I have run metaphlan3 using rel_ab_w_read_stats for outputs because I would like to have estimated number of reads from each clade. If I calculate relative abundances using estimated reads from each clade, i.e. estimated reads from each clade is divided by the total number of estimated reads of the corresponding sample, why I get different values as metaphlan3 reports in the rel_ab_w_read_stats output?
Here is an example of relative abundances: the column on the right includes relative abundances reported by Metaphlan3, and the column on the left includes relative abundances which I calculated from the estimated number of reads from the clade.
k_Bacteria 81.20709 98.04187213
k_Viruses 18.57751 1.179186285
k_Eukaryota 0.21539 0.778941581
Can you specify me how the metaphlan3 calculates the relative abundance?
MetaPhlAn species relative abundances are not calculated directly from the ratio between the estimated number of reads and the total number of reads.
For each clade, a vector of markers and their count (#reads hitting the marker) is created and sorted according to the count.
According to the quantile value chosen (stat_q value, in MetaPhlAn3 the value is set to 0.2), the markers taken into consideration for the local abundance calculation are the one falling between the 20th and 80th percentile.
Using this subset of makers, the local abundance is calculated by dividing the sum(#reads mapping on the clade markers) by the sum(clade marker length).
The number of reads mapping to the clade is estimated by multiplying the local clade abundance by the clade’s average genome size.

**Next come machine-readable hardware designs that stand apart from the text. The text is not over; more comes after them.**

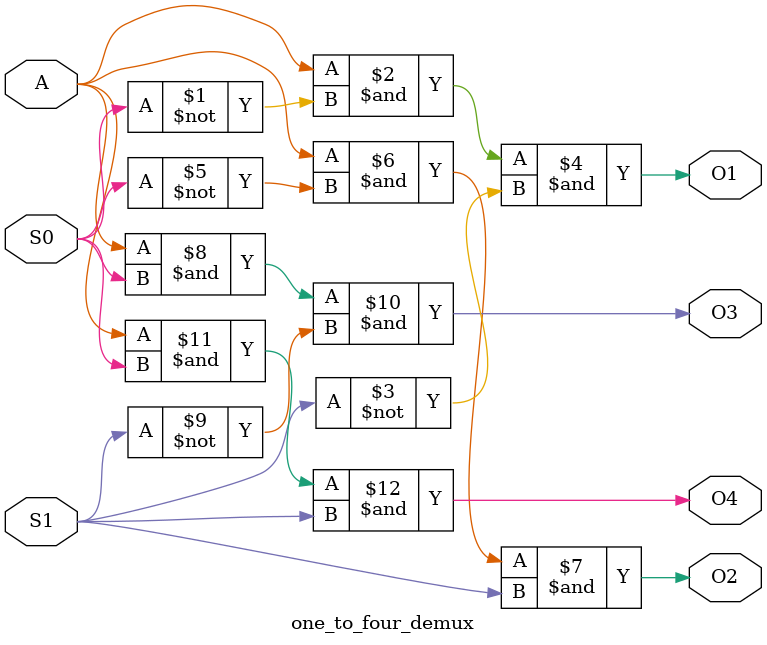
<source format=v>
module one_to_four_demux(
    input S0, S1, A,
    output O1, O2, O3, O4
    );
    
    assign O1 = A & ~S0 & ~S1;
    assign O2 = A & ~S0 & S1;
    assign O3 = A & S0 & ~S1;
    assign O4 = A & S0 & S1;
endmodule
</source>
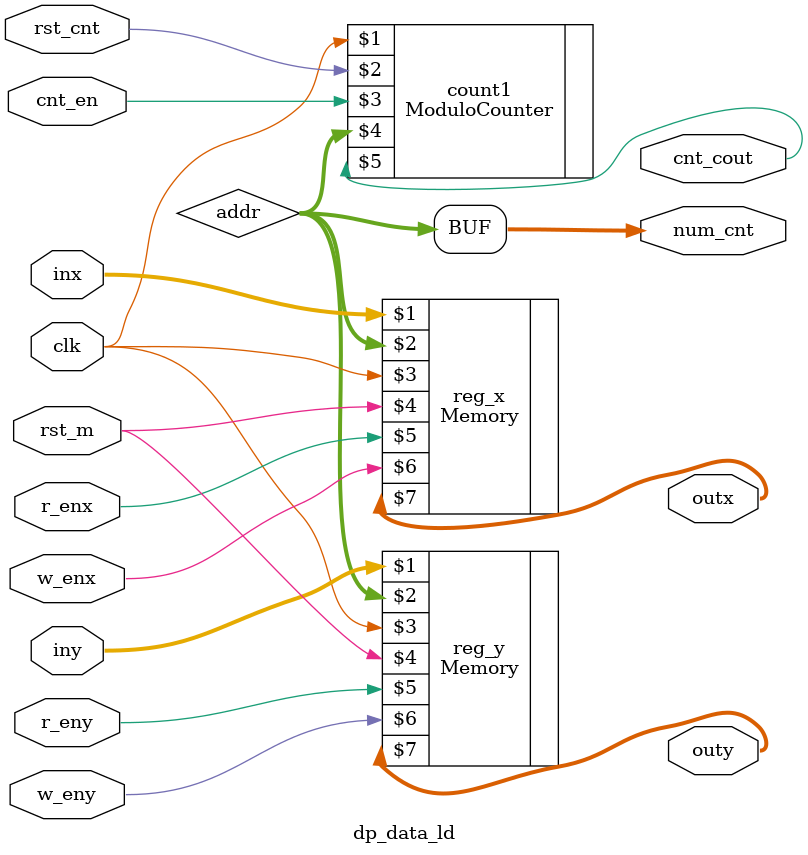
<source format=v>

module dp_data_ld(inx,iny,rst_m,r_enx,w_enx,r_eny,w_eny,outx,outy,
	cnt_en,rst_cnt,cnt_cout,clk,num_cnt);
	input [19:0] inx,iny;
	input rst_m,r_enx,w_enx,r_eny,w_eny,cnt_en,rst_cnt,clk;
	output [19:0] outx,outy;
	output cnt_cout;
	output [7:0] num_cnt;
	wire [7:0] addr;
	assign num_cnt = addr;
	ModuloCounter #(8,150) count1(clk,rst_cnt,cnt_en,addr,cnt_cout);
	Memory #(20,150,8) reg_x(inx,addr,clk,rst_m,r_enx,w_enx,outx),
		reg_y(iny,addr,clk,rst_m,r_eny,w_eny,outy);


endmodule
</source>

Then, relative abundances are then calculated as local clade abundance divided by the sum of all the local abundances
Thanks a lot Francesco! I’m still presenting stupid questions.
You said “The number of reads mapping to the clade is estimated by multiplying the local clade abundance by the clade’s average genome size. Then, relative abundances are then calculated as local clade abundance divided by the sum of all the local abundances”
Does this mean that relative abundances are not scaled by the genome size and only the number of reads mapping to the clade are scaled by genome size (i.e. multiplying the local clade abundance by the clade’s average genome size)?
If I understand it correctly, this means that for two clades with the same local abundance, the count will be higher for the clade having the longest average genome size?
I am going to use count data in a statistical model, and I am afraid that this will affect the result. Is it maybe better for me to calculate the counts from the relative abundances and read depth instead (where rel_ab is scaled according to unknown estimate to ensure that the counts are not overestimated)? In this calculation, two genomes with the same abundances have the same count independent of their genome size.
@fbeghini I hope that you saw my question even though this discussion is quite old. I am looking forward to get your opinion of this.
Sorry for not catching this earlier.
Yes, that’s right. For your purpose you could try obtaining the raw maker counts by running MetaPhlAn with option
-t marker_counts. These are counts not normalized with the average genome length.
You can obtain the
-t marker_counts output by re-running MetaPhlAn using the previously produced bowtie2out file as input.
Keep in mind that these are raw reads hits count and it is possbile that the internal algorithm discards some markers (e.g. marker is ignored as it is a quasi marker with hits from multiple species)
hello @fbeghini This discussion helped me to understand how to calculate relative abundance. Still, I have two questions:
- Where I can get clade’s average genome size? Is That only summing the length of all available markers for that clade and dividing by the number of markers present in the clade?
- How the stat_choices = [‘avg_g’,‘avg_l’,‘tavg_g’,‘tavg_l’,‘wavg_g’,‘wavg_l’,‘med’] values calculated? can you explained one in detail for e.g “tavg_g”. Though I looked into script but I did not understand formula construct.
Thanks in Advance.
Hi @fbeghini. Sorry to revive this old thread if this has been already discussed elsewhere, but I would like to ask why there could be many differences between the
-t marker_counts and the
-t rel_ab outputs. In fact, in one of my experiments, I found the majority of the reads coming from bowtie2 mapping to an organism (s__Mesorhizobium_plurifarium), but in the re_ab output it doesn’t appear.
Should I consider it as a “quasi marker”, like you stated?
Thank you very much
Hi fbeghini, May I know how can I calculate this "directly from the ratio between the estimated number of reads and the total number of reads " from the relative abundance produced by metaphlan output?